Inside – Facebook’s AI created a new language; Kurzweil predicts the future; Tom Scott and blocking people from our lives; micro-robots swimming in our bodies; a robot that teaches humans how to dance; and more!
More than a human
Too long, didn’t watch – we will be immortal tall cyborgs living on Mars and other planets.
Ray Kurzweil does what he does the best – predicts the future. At the SXSW conference, he shared his vision of the future, where AI is intelligent as humans, the WiFi is everywhere on Earth, our brains are connected to the internet and humans are cyborgs.
Tom Scott shares a vision of the future where we could block everything and everyone from our life. If you don’t like someone or something, a brain implant will remove them from your world. What could go wrong?
While developing negotiating chatbot agents, Facebook researchers found that the bots spontaneously developed their own non-human language as they improved their techniques, highlighting how little we still know about how artificial intelligences learn.

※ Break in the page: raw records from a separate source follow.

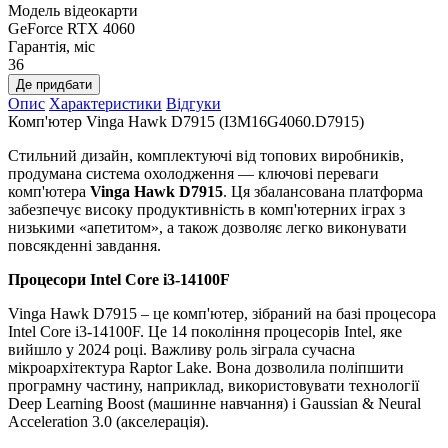
Модель відеокарти
GeForce RTX 4060
Гарантія, міс
36
Де придбати
Опис
Характеристики
Відгуки
Комп'ютер Vinga Hawk D7915 (I3M16G4060.D7915)
Стильний дизайн, комплектуючі від топових виробників,
продумана система охолодження — ключові переваги
комп'ютера
Vinga Hawk D7915
. Ця збалансована платформа
забезпечує високу продуктивність в комп'ютерних іграх з
низькими «апетитом», а також дозволяє легко виконувати
повсякденні завдання.
Процесори
Intel Core i3-14100F
Vinga Hawk D7915 – це комп'ютер, зібраний на базі процесора
Intel Core i3-14100F. Це 14 покоління процесорів Intel, яке
вийшло у 2024 році. Важливу роль зіграла сучасна
мікроархітектура Raptor Lake. Вона дозволила поліпшити
програмну частину, наприклад, використовувати технології
Deep Learning Boost (машинне навчання) і Gaussian & Neural
Acceleration 3.0 (акселерація).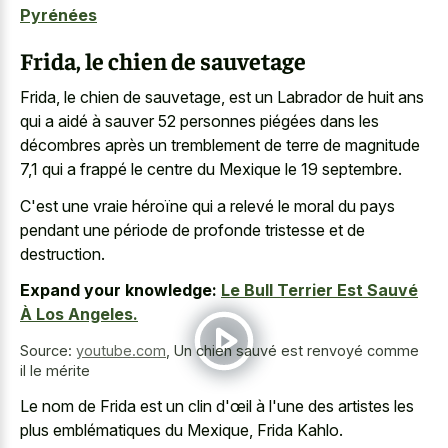
Pyrénées
Frida, le chien de sauvetage
Frida, le chien de sauvetage, est un Labrador de huit ans
qui a aidé à sauver 52 personnes piégées dans les
décombres après un tremblement de terre de magnitude
7,1 qui a frappé le centre du Mexique le 19 septembre.
C'est une vraie héroïne qui a relevé le moral du pays
pendant une période de profonde tristesse et de
destruction.
Expand your knowledge:
Le Bull Terrier Est Sauvé
À Los Angeles.
Source:
youtube.com
,
Un chien sauvé est renvoyé comme
il le mérite
Le nom de Frida est un clin d'œil à l'une des artistes les
plus emblématiques du Mexique, Frida Kahlo.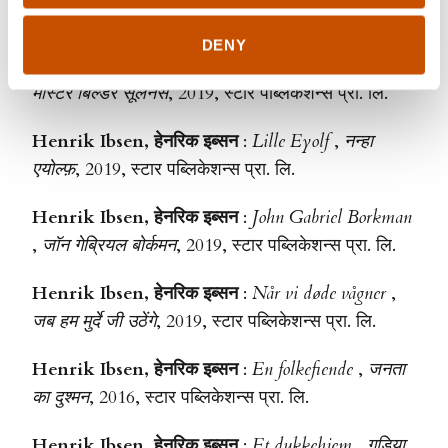
बत्तख़
, 2019, स्टार पब्लिकेशन्स प्रा. लि.
DENY
Henrik Ibsen, हेनरिक इब्सन
:
Bygmester Solness
,
मास्टर बिल्डर सूलनेस
, 2019, स्टार पब्लिकेशन्स प्रा. लि.
Henrik Ibsen, हेनरिक इब्सन
:
Lille Eyolf
,
नन्हा
एयोल्फ़
, 2019, स्टार पब्लिकेशन्स प्रा. लि.
Henrik Ibsen, हेनरिक इब्सन
:
John Gabriel Borkman
,
जॉन गेब्रियल बोर्कमन
, 2019, स्टार पब्लिकेशन्स प्रा. लि.
Henrik Ibsen, हेनरिक इब्सन
:
Når vi døde vågner
,
जब हम मुर्दे जी उठेंगे
, 2019, स्टार पब्लिकेशन्स प्रा. लि.
Henrik Ibsen, हेनरिक इब्सन
:
En folkefiende
,
जनता
का दुश्मन
, 2016, स्टार पब्लिकेशन्स प्रा. लि.
Henrik Ibsen, हेनरिक इब्सन
:
Et dukkehjem
,
गुड़िया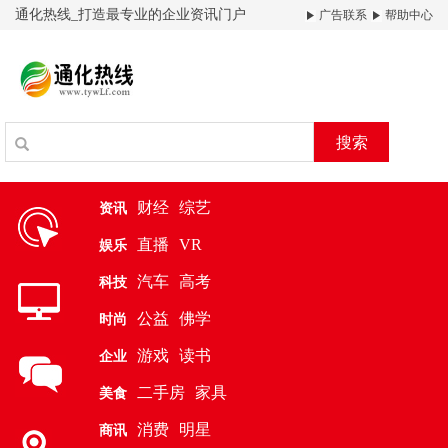
通化热线_打造最专业的企业资讯门户
广告联系
帮助中心
搜索
财经
综艺
资讯
直播
VR
娱乐
汽车
高考
科技
公益
佛学
时尚
游戏
读书
企业
二手房
家具
美食
消费
明星
商讯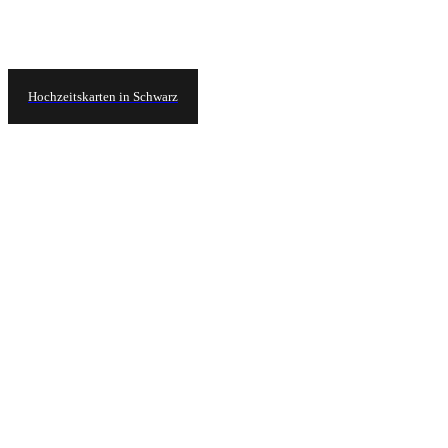
Hochzeitskarten in Schwarz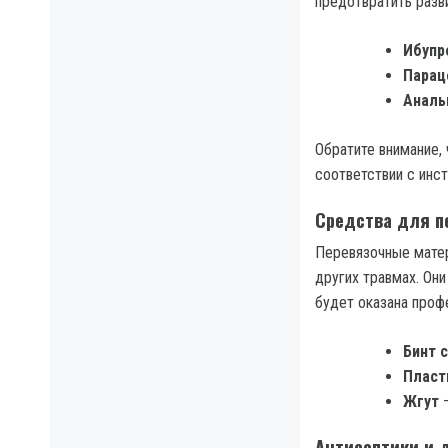
предотвратить разв
Ибупр
Парац
Аналь
Обратите внимание,
соответствии с инс
Средства для п
Перевязочные матер
других травмах. Он
будет оказана проф
Бинт 
Пласт
Жгут
—
Антисептики и 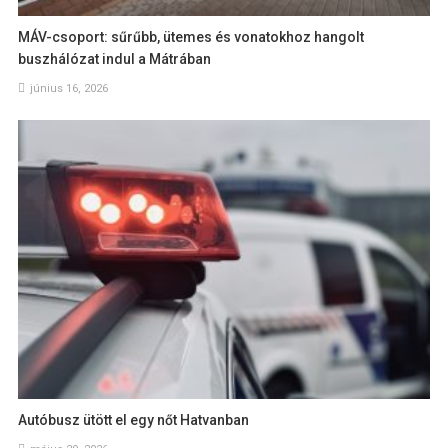
MÁV-csoport: sűrűbb, ütemes és vonatokhoz hangolt
buszhálózat indul a Mátrában
június 16, 2026
Autóbusz ütött el egy nőt Hatvanban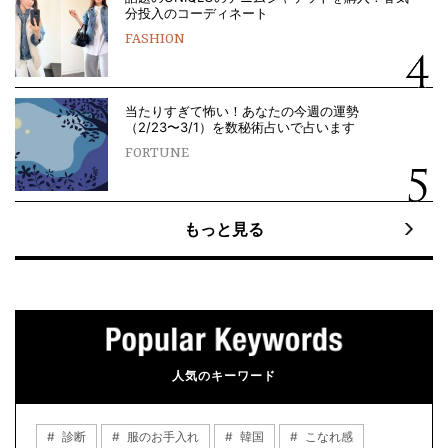
分投入のコーディネート
FASHION
当たりすぎて怖い！あなたの今週の運勢
（2/23〜3/1）を数秘術占いで占います
FORTUNE
もっと見る
人気のキーワード
診断
服のお手入れ
韓国
こなれ感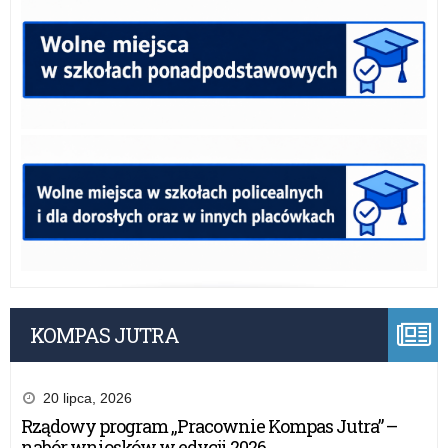
KOMPAS JUTRA
20 lipca, 2026
Rządowy program „Pracownie Kompas Jutra” –
nabór wniosków w edycji 2026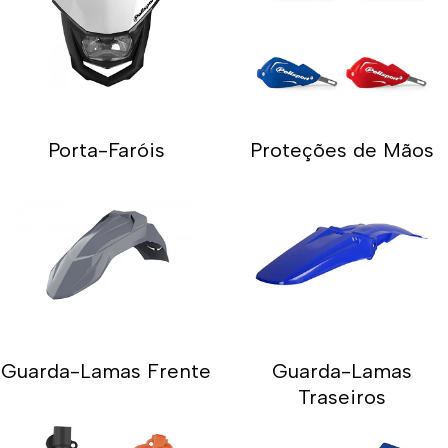
Porta-Faróis
Proteções de Mãos
Guarda-Lamas Frente
Guarda-Lamas
Traseiros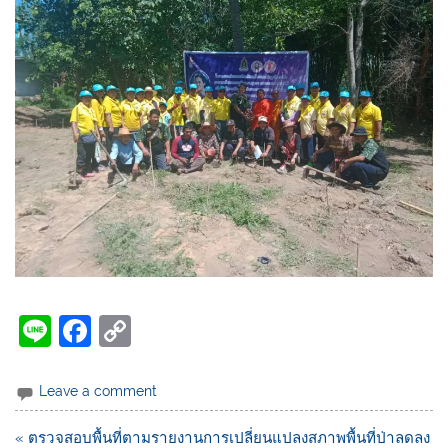
Li
F
C
n
a
o
e
c
p
Leave a comment
e
y
« ตรวจสอบพื้นที่ตามรายงานการเปลี่ยนแปลงสภาพพื้นที่ป่าลดลง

Researchers from DeepMind have allowed artificially intelligent systems to think more like humans by developing a neural network that specialises in relational reasoning. The neural network allows AIs to make sense of objects in a 3D environment.
Researchers in Japan asked themselves how to make people feel more comfortable with robots? And then they built a robot that teaches human how to dance.
What should we do in face of automation taking the jobs? Tax the robots, argues one San Francisco lawmaker. He’s not alone here. Recently Bill Gates proposed a similar idea and I think soon others will follow. It’s a nice idea for everyone who’s worried about being replaced by robots, but it can have some unexpected implications, like slowing down the innovation or halting the robotics research.
Maybe soon in the future, instead of being opened by a surgeon, we will be asked to swallow a pill full of micro-robots that will swim in our bodies and fix it from inside.
Jennifer Doudna, one of the inventors of CRISPR, explains what CRISPR is, how it works, how can we use it and what are the pros and cons of this technology.
Craig Venter unveiled a new machine that could print these synthetic life forms on demand – simply feed in a genome design, and let the “ink” form the building blocks of life.
Researchers are equipping sperm with tiny iron suits to turn them into cancer-fighting robots. The idea so crazy that it might work.